Perifusion experiment analysis. Insulin or glucagon secretion was normalized to total hormone content. Values from the last 10 minutes of each glucose phase were considered representative of steady-state secretion. The stimulus index, reflecting islet responsiveness to secretagogues, was defined as the ratio of hormone secretion in the presence of drug (gliclazide or triple GLP1R agonist) to steady-state secretion at the same glucose concentration.

For perifusion experiments, mean values for each condition (glucose ± drug) were pooled from n = 3 mouse islet preparations (300 IEQ pooled from 7 mice per preparation; Figure 7A) or n = 5 human islet donors (Figure 8, E–H). Time point–specific responses to drug administration are shown in Figure 5, C and D. Statistical significance was assessed using 2-way ANOVA with Tukey’s multiple-comparison test for matched values, evaluating main effects of glucose, drug treatment, their interaction, and pairwise comparisons.

Study approval

All animal procedures were conducted in accordance with institutional guidelines and approved by the Institutional Animal Care and Ethics Committee of the University of Lille, France (protocol CEEA no. 8651-201701160349695 v4).

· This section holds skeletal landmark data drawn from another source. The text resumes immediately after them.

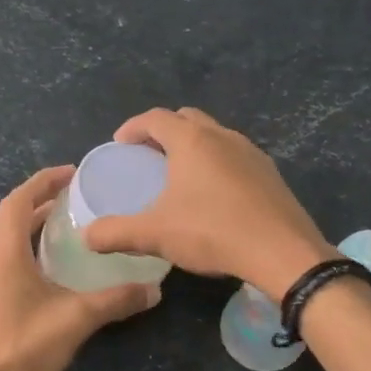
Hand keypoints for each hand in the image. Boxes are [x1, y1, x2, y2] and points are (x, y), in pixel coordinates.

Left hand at [0, 166, 160, 370]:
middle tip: (73, 196)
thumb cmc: (28, 346)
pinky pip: (6, 261)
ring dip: (31, 226)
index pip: (17, 201)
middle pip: (10, 217)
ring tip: (64, 226)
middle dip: (39, 200)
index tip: (70, 173)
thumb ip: (117, 300)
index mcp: (4, 254)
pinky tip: (51, 268)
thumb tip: (154, 290)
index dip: (42, 182)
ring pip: (6, 241)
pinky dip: (27, 250)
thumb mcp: (78, 318)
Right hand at [81, 108, 333, 299]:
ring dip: (193, 145)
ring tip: (179, 173)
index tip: (120, 144)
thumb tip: (87, 236)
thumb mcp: (155, 235)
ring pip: (214, 135)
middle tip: (147, 155)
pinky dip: (216, 162)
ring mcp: (251, 153)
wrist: (283, 253)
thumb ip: (116, 233)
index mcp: (192, 141)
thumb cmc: (212, 232)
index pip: (156, 118)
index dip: (133, 127)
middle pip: (187, 119)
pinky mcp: (270, 173)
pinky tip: (213, 194)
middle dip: (163, 131)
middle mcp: (222, 136)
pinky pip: (235, 155)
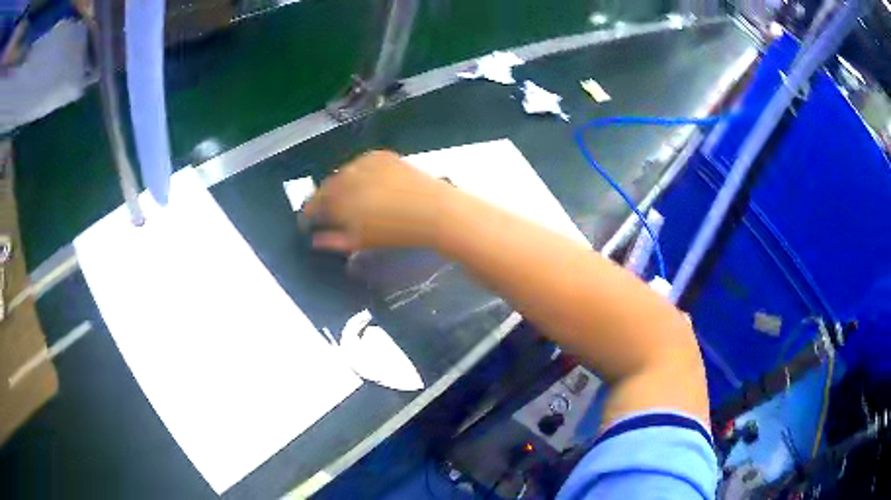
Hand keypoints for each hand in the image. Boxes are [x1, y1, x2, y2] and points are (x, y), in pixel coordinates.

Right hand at [304, 150, 452, 251]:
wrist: (431, 209)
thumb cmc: (393, 231)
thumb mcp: (359, 241)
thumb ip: (332, 240)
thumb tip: (314, 240)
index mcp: (336, 199)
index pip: (313, 204)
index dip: (310, 213)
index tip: (311, 220)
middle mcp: (345, 176)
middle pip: (326, 186)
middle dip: (326, 198)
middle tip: (334, 211)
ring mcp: (363, 162)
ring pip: (344, 173)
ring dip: (343, 184)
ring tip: (354, 197)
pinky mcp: (380, 155)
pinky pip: (362, 163)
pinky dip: (361, 172)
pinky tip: (370, 183)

Human pancreatic islets were obtained from brain-dead adult organ donors through established clinical islet transplantation programs (ClinicalTrials.gov NCT01123187, NCT00446264, and NCT01148680) with institutional review board approval of the Centre Hospitalier Universitaire de Lille (University Hospital of Lille). Written informed consent was obtained from donor families prior to organ procurement according to standard organ donation protocols.

Data availability

All data generated or analyzed during this study are included in the published article and its supplemental information files. The source data underlying all graphs and reported means are provided as a separate Excel file titled Supporting Data Values, with individual tabs corresponding to each figure panel. Additional raw data, analytical methods, and study materials are available upon reasonable request.